A deal was in the making last week for ailing Studebaker-Packard to sell control to thriving Curtiss-Wright. Despite its critical shortage of cash and falling sales (TIME. April 23), S-P had much to offer: two famed lines of cars, a solid reputation as a defense producer, plus $70 million in losses, including a record $14.3 million deficit piled up in first-quarter 1956. The losses could be turned into a tax saving of at least $35 million by a prosperous purchaser.
To Curtiss-Wright, one of the biggest makers of aircraft engines in the nation. S-P seemed a custom-made bargain. By taking over SP, Curtiss-Wright could gain a valuable defense subcontractor and further its long-term goal of diversification into civilian production. SP, which has 6,440,455 shares outstanding, offered to sell Curtiss-Wright 7,000,000 unissued shares of treasury stock at $5 a share. Thus the automaker would immediately raise $35 million, while Curtiss-Wright would gain 52% control of SP. The most attractive feature of the deal: If Curtiss-Wright's earnings stay at the record $36.8 million-a-year level set in first-quarter 1956 (up 35% over the same 1955 period), the aircraft company could in four years more than recoup its $35 million purchase price with tax savings from SP's loss carry-forward.
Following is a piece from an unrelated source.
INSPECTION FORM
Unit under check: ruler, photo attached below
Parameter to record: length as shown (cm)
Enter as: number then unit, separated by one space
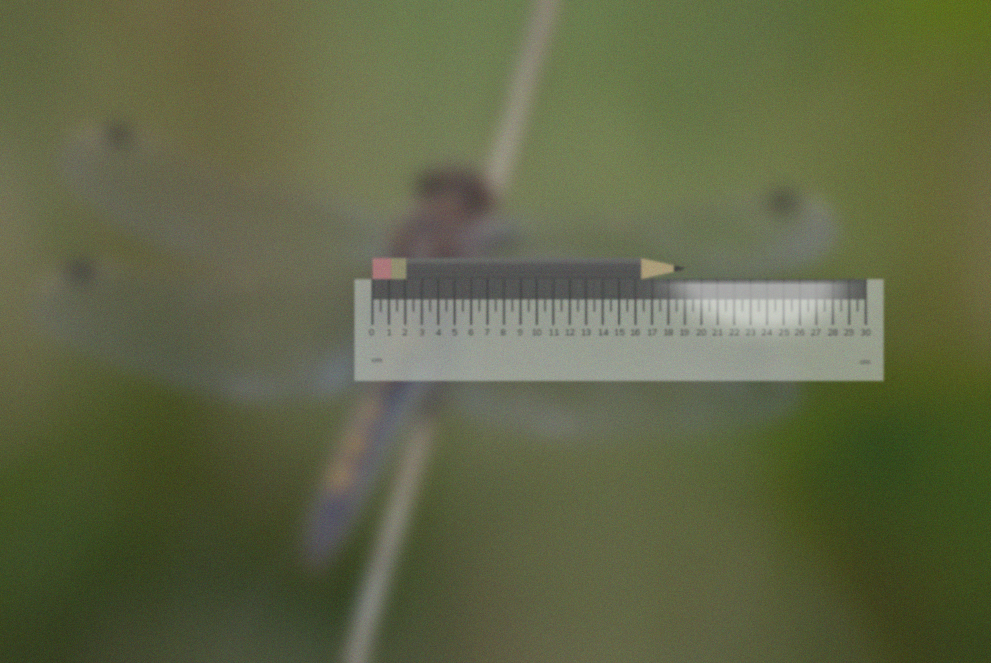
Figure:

Conditional Contract. If the deal goes through, a group of 23 banks that had refused the automaker's requests for additional capital in January will extend it another $15 million; insurance companies which had given S-P $25 million in long-term loans two years ago agreed to postpone the first payment, which is now due next year.
More help was expected from Washington. Curtiss-Wright had made it plain that it was not interested in bailing out S-P unless the auto company could land some hefty defense orders. To push the deal, the Defense Department indicated it would award S-P new contracts for J47 jet-engine parts, trucks and ground-to-ground guided missiles which S-P has helped develop through its subsidiary, California's Aerophysics Development Corp. The U.S. would thus make use of more than $100 million worth of Air Force-owned machine tools which have lain idle in SP's Detroit plants since the Government canceled a $426 million order for jet parts in 1954. At the same time the Administration could take credit for saving 1) a vital defense industry from possible liquidation, and 2) the jobs of 22,000 auto workers at a time when unemployment was on the rise throughout the auto industry.
Pick & Shovel Man. If Curtiss-Wright takes over, S-P plans to continue making both lines of cars, though it will only face-lift its 1956 models for next year. S-P is expected to consolidate auto production in a single plant, leaving either its South Bend or Detroit factory free to handle an increasing amount of defense orders, both for the Government and as a subcontractor for the aircraft company. Curtiss-Wright has a $665 million backlog in military and civilian orders, could use SP's facilities to fill them.